Records from a data source:
###

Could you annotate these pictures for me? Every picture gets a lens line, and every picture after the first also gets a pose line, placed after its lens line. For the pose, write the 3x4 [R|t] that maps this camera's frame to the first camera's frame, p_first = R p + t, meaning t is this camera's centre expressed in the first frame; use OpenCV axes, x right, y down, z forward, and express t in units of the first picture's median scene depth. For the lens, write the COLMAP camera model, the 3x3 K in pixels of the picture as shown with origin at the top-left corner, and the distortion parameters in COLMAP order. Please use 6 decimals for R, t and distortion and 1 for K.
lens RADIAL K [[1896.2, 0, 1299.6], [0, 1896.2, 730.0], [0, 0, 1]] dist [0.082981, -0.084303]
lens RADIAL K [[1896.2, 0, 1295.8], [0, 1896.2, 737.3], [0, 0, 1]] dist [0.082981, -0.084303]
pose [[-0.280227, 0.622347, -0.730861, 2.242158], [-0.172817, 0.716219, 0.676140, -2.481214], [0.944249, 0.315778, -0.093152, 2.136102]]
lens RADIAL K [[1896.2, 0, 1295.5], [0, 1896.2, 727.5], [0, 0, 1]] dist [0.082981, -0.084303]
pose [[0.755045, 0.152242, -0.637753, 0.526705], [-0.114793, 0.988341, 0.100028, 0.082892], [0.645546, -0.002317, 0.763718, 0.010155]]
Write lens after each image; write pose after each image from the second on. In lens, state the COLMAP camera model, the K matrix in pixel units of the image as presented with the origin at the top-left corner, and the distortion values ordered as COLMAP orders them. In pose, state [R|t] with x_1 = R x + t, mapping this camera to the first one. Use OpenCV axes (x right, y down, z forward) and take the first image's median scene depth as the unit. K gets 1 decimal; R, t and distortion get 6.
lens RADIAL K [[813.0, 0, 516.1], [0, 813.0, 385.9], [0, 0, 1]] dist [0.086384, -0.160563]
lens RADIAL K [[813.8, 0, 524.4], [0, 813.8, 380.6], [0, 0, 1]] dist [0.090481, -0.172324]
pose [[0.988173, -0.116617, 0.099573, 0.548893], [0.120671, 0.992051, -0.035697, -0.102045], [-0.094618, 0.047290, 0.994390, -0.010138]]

###

Task requirements:
In full and word for word, set down the records shown above.

Response for this exercise:
Could you annotate these pictures for me? Every picture gets a lens line, and every picture after the first also gets a pose line, placed after its lens line. For the pose, write the 3x4 [R|t] that maps this camera's frame to the first camera's frame, p_first = R p + t, meaning t is this camera's centre expressed in the first frame; use OpenCV axes, x right, y down, z forward, and express t in units of the first picture's median scene depth. For the lens, write the COLMAP camera model, the 3x3 K in pixels of the picture as shown with origin at the top-left corner, and the distortion parameters in COLMAP order. Please use 6 decimals for R, t and distortion and 1 for K.
lens RADIAL K [[1896.2, 0, 1299.6], [0, 1896.2, 730.0], [0, 0, 1]] dist [0.082981, -0.084303]
lens RADIAL K [[1896.2, 0, 1295.8], [0, 1896.2, 737.3], [0, 0, 1]] dist [0.082981, -0.084303]
pose [[-0.280227, 0.622347, -0.730861, 2.242158], [-0.172817, 0.716219, 0.676140, -2.481214], [0.944249, 0.315778, -0.093152, 2.136102]]
lens RADIAL K [[1896.2, 0, 1295.5], [0, 1896.2, 727.5], [0, 0, 1]] dist [0.082981, -0.084303]
pose [[0.755045, 0.152242, -0.637753, 0.526705], [-0.114793, 0.988341, 0.100028, 0.082892], [0.645546, -0.002317, 0.763718, 0.010155]]
Write lens after each image; write pose after each image from the second on. In lens, state the COLMAP camera model, the K matrix in pixel units of the image as presented with the origin at the top-left corner, and the distortion values ordered as COLMAP orders them. In pose, state [R|t] with x_1 = R x + t, mapping this camera to the first one. Use OpenCV axes (x right, y down, z forward) and take the first image's median scene depth as the unit. K gets 1 decimal; R, t and distortion get 6.
lens RADIAL K [[813.0, 0, 516.1], [0, 813.0, 385.9], [0, 0, 1]] dist [0.086384, -0.160563]
lens RADIAL K [[813.8, 0, 524.4], [0, 813.8, 380.6], [0, 0, 1]] dist [0.090481, -0.172324]
pose [[0.988173, -0.116617, 0.099573, 0.548893], [0.120671, 0.992051, -0.035697, -0.102045], [-0.094618, 0.047290, 0.994390, -0.010138]]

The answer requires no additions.